## Exercise objective
Output every line below exactly, please, omitting pictures.

Collected data
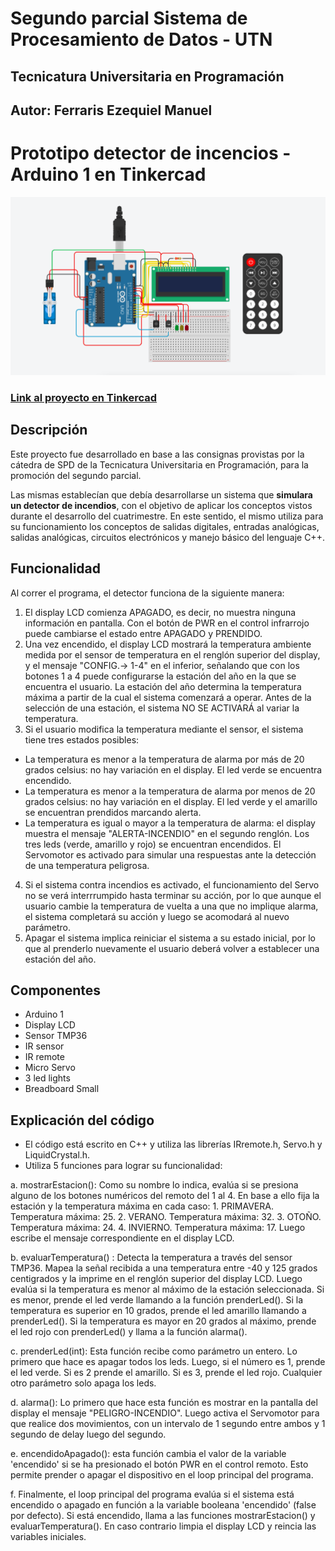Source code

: # Segundo parcial Sistema de Procesamiento de Datos - UTN 
## Tecnicatura Universitaria en Programación

## Autor: Ferraris Ezequiel Manuel
# Prototipo detector de incencios - Arduino 1 en Tinkercad

![Proyecto](https://github.com/EzequielFerraris/Segundo-parcial-SPD---Arduino-en-Tinkercad/blob/main/Imagenes/proyecto.png)
### [Link al proyecto en Tinkercad](https://www.tinkercad.com/things/ciP7IaodqdI)

## Descripción
Este proyecto fue desarrollado en base a las consignas provistas por la cátedra de SPD de la Tecnicatura Universitaria en Programación, para la promoción del segundo parcial. 

Las mismas establecían que debía desarrollarse un sistema que **simulara un detector de incendios**, con el objetivo de aplicar los conceptos vistos durante el desarrollo del cuatrimestre. En este sentido, el mismo utiliza para su funcionamiento los conceptos de salidas digitales, entradas analógicas, salidas analógicas, circuitos electrónicos y manejo básico del lenguaje C++.

## Funcionalidad
Al correr el programa, el detector funciona de la siguiente manera:
1. El display LCD comienza APAGADO, es decir, no muestra ninguna información en pantalla. Con el botón de PWR en el control infrarrojo puede cambiarse el estado entre APAGADO y PRENDIDO.
2. Una vez encendido, el display LCD mostrará la temperatura ambiente medida por el sensor de temperatura en el renglón superior del display, y el mensaje "CONFIG.-> 1-4" en el inferior, señalando que con los botones 1 a 4 puede configurarse la estación del año en la que se encuentra el usuario. La estación del año determina la temperatura máxima a partir de la cual el sistema comenzará a operar. Antes de la selección de una estación, el sistema NO SE ACTIVARÁ al variar la temperatura.
3. Si el usuario modifica la temperatura mediante el sensor, el sistema tiene tres estados posibles:
  * La temperatura es menor a la temperatura de alarma por más de 20 grados celsius: no hay variación en el display. El led verde se encuentra encendido.
  * La temperatura es menor a la temperatura de alarma por menos de 20 grados celsius: no hay variación en el display. El led verde y el amarillo se encuentran prendidos marcando alerta.
  * La temperatura es igual o mayor a la temperatura de alarma: el display muestra el mensaje "ALERTA-INCENDIO" en el segundo renglón. Los tres leds (verde, amarillo y rojo) se encuentran encendidos. El Servomotor es activado para simular una respuestas ante la detección de una temperatura peligrosa. 
4. Si el sistema contra incendios es activado, el funcionamiento del Servo no se verá interrrumpido hasta terminar su acción, por lo que aunque el usuario cambie la temperatura de vuelta a una que no implique alarma, el sistema completará su acción y luego se acomodará al nuevo parámetro.
5. Apagar el sistema implica reiniciar el sistema a su estado inicial, por lo que al prenderlo nuevamente el usuario deberá volver a establecer una estación del año.

## Componentes
* Arduino 1
* Display LCD
* Sensor TMP36
* IR sensor
* IR remote
* Micro Servo
* 3 led lights
* Breadboard Small

## Explicación del código
* El código está escrito en C++ y utiliza las librerías IRremote.h, Servo.h y LiquidCrystal.h. 
* Utiliza 5 funciones para lograr su funcionalidad:

a. mostrarEstacion(): Como su nombre lo indica, evalúa si se presiona alguno de los botones numéricos del remoto del 1 al 4. En base a ello fija la estación y la temperatura máxima en cada caso:
     1. PRIMAVERA. Temperatura máxima: 25.
     2. VERANO. Temperatura máxima: 32.
     3. OTOÑO. Temperatura máxima: 24.
     4. INVIERNO. Temperatura máxima: 17.
Luego escribe el mensaje correspondiente en el display LCD.
  
b. evaluarTemperatura() : Detecta la temperatura a través del sensor TMP36. Mapea la señal recibida a una temperatura entre -40 y 125 grados centigrados y la imprime en el renglón superior del display LCD. Luego evalúa si la temperatura es menor al máximo de la estación seleccionada. Si es menor, prende el led verde llamando a la función prenderLed(). Si la temperatura es superior en 10 grados, prende el led amarillo llamando a prenderLed(). Si la temperatura es mayor en 20 grados al máximo, prende el led rojo con prenderLed() y llama a la función alarma().
 
c. prenderLed(int): Esta función recibe como parámetro un entero. Lo primero que hace es apagar todos los leds. Luego, si el número es 1, prende el led verde. Si es 2 prende el amarillo. Si es 3, prende el led rojo. Cualquier otro parámetro solo apaga los leds.

d. alarma(): Lo primero que hace esta función es mostrar en la pantalla del display el mensaje "PELIGRO-INCENDIO". Luego activa el Servomotor para que realice dos movimientos, con un intervalo de 1 segundo entre ambos y 1 segundo de delay luego del segundo.

e. encendidoApagado(): esta función cambia el valor de la variable 'encendido' si se ha presionado el botón PWR en el control remoto. Esto permite prender o apagar el dispositivo en el loop principal del programa.

f. Finalmente, el loop principal del programa evalúa si el sistema está encendido o apagado en función a la variable booleana 'encendido' (false por defecto). Si está encendido, llama a las funciones mostrarEstacion() y evaluarTemperatura(). En caso contrario limpia el display LCD y reincia las variables iniciales.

## Answer section
Source code

: # Segundo parcial Sistema de Procesamiento de Datos - UTN 
## Tecnicatura Universitaria en Programación

## Autor: Ferraris Ezequiel Manuel
# Prototipo detector de incencios - Arduino 1 en Tinkercad

![Proyecto](https://github.com/EzequielFerraris/Segundo-parcial-SPD---Arduino-en-Tinkercad/blob/main/Imagenes/proyecto.png)
### [Link al proyecto en Tinkercad](https://www.tinkercad.com/things/ciP7IaodqdI)

## Descripción
Este proyecto fue desarrollado en base a las consignas provistas por la cátedra de SPD de la Tecnicatura Universitaria en Programación, para la promoción del segundo parcial. 

Las mismas establecían que debía desarrollarse un sistema que **simulara un detector de incendios**, con el objetivo de aplicar los conceptos vistos durante el desarrollo del cuatrimestre. En este sentido, el mismo utiliza para su funcionamiento los conceptos de salidas digitales, entradas analógicas, salidas analógicas, circuitos electrónicos y manejo básico del lenguaje C++.

## Funcionalidad
Al correr el programa, el detector funciona de la siguiente manera:
1. El display LCD comienza APAGADO, es decir, no muestra ninguna información en pantalla. Con el botón de PWR en el control infrarrojo puede cambiarse el estado entre APAGADO y PRENDIDO.
2. Una vez encendido, el display LCD mostrará la temperatura ambiente medida por el sensor de temperatura en el renglón superior del display, y el mensaje "CONFIG.-> 1-4" en el inferior, señalando que con los botones 1 a 4 puede configurarse la estación del año en la que se encuentra el usuario. La estación del año determina la temperatura máxima a partir de la cual el sistema comenzará a operar. Antes de la selección de una estación, el sistema NO SE ACTIVARÁ al variar la temperatura.
3. Si el usuario modifica la temperatura mediante el sensor, el sistema tiene tres estados posibles:
  * La temperatura es menor a la temperatura de alarma por más de 20 grados celsius: no hay variación en el display. El led verde se encuentra encendido.
  * La temperatura es menor a la temperatura de alarma por menos de 20 grados celsius: no hay variación en el display. El led verde y el amarillo se encuentran prendidos marcando alerta.
  * La temperatura es igual o mayor a la temperatura de alarma: el display muestra el mensaje "ALERTA-INCENDIO" en el segundo renglón. Los tres leds (verde, amarillo y rojo) se encuentran encendidos. El Servomotor es activado para simular una respuestas ante la detección de una temperatura peligrosa. 
4. Si el sistema contra incendios es activado, el funcionamiento del Servo no se verá interrrumpido hasta terminar su acción, por lo que aunque el usuario cambie la temperatura de vuelta a una que no implique alarma, el sistema completará su acción y luego se acomodará al nuevo parámetro.
5. Apagar el sistema implica reiniciar el sistema a su estado inicial, por lo que al prenderlo nuevamente el usuario deberá volver a establecer una estación del año.

## Componentes
* Arduino 1
* Display LCD
* Sensor TMP36
* IR sensor
* IR remote
* Micro Servo
* 3 led lights
* Breadboard Small

## Explicación del código
* El código está escrito en C++ y utiliza las librerías IRremote.h, Servo.h y LiquidCrystal.h. 
* Utiliza 5 funciones para lograr su funcionalidad:

a. mostrarEstacion(): Como su nombre lo indica, evalúa si se presiona alguno de los botones numéricos del remoto del 1 al 4. En base a ello fija la estación y la temperatura máxima en cada caso:
     1. PRIMAVERA. Temperatura máxima: 25.
     2. VERANO. Temperatura máxima: 32.
     3. OTOÑO. Temperatura máxima: 24.
     4. INVIERNO. Temperatura máxima: 17.
Luego escribe el mensaje correspondiente en el display LCD.
  
b. evaluarTemperatura() : Detecta la temperatura a través del sensor TMP36. Mapea la señal recibida a una temperatura entre -40 y 125 grados centigrados y la imprime en el renglón superior del display LCD. Luego evalúa si la temperatura es menor al máximo de la estación seleccionada. Si es menor, prende el led verde llamando a la función prenderLed(). Si la temperatura es superior en 10 grados, prende el led amarillo llamando a prenderLed(). Si la temperatura es mayor en 20 grados al máximo, prende el led rojo con prenderLed() y llama a la función alarma().
 
c. prenderLed(int): Esta función recibe como parámetro un entero. Lo primero que hace es apagar todos los leds. Luego, si el número es 1, prende el led verde. Si es 2 prende el amarillo. Si es 3, prende el led rojo. Cualquier otro parámetro solo apaga los leds.

d. alarma(): Lo primero que hace esta función es mostrar en la pantalla del display el mensaje "PELIGRO-INCENDIO". Luego activa el Servomotor para que realice dos movimientos, con un intervalo de 1 segundo entre ambos y 1 segundo de delay luego del segundo.

e. encendidoApagado(): esta función cambia el valor de la variable 'encendido' si se ha presionado el botón PWR en el control remoto. Esto permite prender o apagar el dispositivo en el loop principal del programa.

f. Finalmente, el loop principal del programa evalúa si el sistema está encendido o apagado en función a la variable booleana 'encendido' (false por defecto). Si está encendido, llama a las funciones mostrarEstacion() y evaluarTemperatura(). En caso contrario limpia el display LCD y reincia las variables iniciales.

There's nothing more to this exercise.